L’attentato risale al 16 ottobre 2025. Secondo l’impostazione accusatoria, Antonio Passariello, Saverio Mutone, Pellegrino D’Avino e Marica De Filippis, quest’ultima ai domiciliari, sarebbero coinvolti nella realizzazione dell’azione.
Le accuse contestate
Al momento degli interrogatori, gli arrestati si erano avvalsi della facoltà di non rispondere, rendendo soltanto dichiarazioni spontanee.

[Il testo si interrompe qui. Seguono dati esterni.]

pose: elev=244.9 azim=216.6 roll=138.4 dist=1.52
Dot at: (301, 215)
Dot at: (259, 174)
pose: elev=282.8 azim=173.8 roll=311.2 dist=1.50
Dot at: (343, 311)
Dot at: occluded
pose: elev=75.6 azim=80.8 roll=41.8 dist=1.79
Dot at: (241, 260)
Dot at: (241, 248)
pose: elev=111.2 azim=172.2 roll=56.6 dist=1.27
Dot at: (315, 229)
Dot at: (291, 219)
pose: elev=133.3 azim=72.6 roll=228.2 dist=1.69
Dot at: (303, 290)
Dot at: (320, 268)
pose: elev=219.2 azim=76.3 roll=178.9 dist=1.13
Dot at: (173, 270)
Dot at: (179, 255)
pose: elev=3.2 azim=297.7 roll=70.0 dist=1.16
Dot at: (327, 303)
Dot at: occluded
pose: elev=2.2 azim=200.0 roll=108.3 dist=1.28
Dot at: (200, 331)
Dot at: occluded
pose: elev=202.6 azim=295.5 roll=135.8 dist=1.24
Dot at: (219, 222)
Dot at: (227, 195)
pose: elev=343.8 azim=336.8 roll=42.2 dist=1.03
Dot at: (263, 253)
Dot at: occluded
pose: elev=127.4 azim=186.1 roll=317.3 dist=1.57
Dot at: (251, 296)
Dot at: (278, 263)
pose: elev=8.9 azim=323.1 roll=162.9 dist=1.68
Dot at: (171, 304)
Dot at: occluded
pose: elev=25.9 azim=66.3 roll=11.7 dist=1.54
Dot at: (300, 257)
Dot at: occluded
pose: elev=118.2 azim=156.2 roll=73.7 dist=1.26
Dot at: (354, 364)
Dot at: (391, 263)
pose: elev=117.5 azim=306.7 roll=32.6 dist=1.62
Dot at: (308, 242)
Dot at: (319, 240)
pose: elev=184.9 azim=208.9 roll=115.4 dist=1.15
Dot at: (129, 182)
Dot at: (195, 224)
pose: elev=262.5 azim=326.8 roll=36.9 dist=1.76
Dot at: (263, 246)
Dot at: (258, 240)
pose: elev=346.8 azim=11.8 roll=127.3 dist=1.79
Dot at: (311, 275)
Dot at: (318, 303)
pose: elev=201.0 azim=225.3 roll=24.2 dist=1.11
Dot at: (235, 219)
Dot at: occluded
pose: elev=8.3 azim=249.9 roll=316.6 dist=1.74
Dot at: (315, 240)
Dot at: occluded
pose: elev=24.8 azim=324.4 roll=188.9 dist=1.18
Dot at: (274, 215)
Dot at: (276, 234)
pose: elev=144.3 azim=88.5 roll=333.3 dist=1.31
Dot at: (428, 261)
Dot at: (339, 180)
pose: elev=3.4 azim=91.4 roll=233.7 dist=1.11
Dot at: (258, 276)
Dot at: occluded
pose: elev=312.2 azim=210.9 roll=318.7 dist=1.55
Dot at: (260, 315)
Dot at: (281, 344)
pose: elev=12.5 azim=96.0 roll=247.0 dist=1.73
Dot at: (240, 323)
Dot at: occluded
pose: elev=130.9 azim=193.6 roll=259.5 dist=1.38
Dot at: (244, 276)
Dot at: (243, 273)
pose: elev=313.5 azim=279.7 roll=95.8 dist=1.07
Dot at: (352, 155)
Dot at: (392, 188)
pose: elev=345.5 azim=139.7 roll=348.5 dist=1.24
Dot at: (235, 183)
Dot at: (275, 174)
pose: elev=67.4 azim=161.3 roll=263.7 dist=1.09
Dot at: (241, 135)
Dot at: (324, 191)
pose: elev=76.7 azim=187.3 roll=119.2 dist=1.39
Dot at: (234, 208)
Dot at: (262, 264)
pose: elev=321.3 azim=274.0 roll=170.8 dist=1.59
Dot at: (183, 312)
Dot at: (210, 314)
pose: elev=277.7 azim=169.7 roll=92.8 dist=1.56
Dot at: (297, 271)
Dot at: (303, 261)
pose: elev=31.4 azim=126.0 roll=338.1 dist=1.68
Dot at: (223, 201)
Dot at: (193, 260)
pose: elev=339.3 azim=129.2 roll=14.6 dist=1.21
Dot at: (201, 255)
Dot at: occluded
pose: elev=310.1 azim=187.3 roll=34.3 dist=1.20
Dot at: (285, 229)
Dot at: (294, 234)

Le contestazioni riguardano la detenzione, il porto in luogo pubblico e l’uso di un ordigno esplosivo, oltre a minaccia e danneggiamento. Le accuse sono aggravate, secondo quanto riportato, dall’aver agito in più di cinque persone e con modalità di tipo mafioso.
La difesa dopo l’interrogatorio di Lavitola
La decisione dei legali arriva dopo quanto emerso dall’interrogatorio di Valter Lavitola. Proprio le informazioni raccolte in questa fase, secondo la difesa, renderebbero ora possibile ascoltare direttamente gli indagati.
«Quanto è emerso dall’interrogatorio di Lavitola ci permette ora di chiedere che l’interrogatorio dei nostri assistiti», ha spiegato l’avvocato Generoso Pagliarulo. La difesa si prepara dunque a portare davanti ai magistrati la versione dei quattro indagati sull’attentato al giornalista.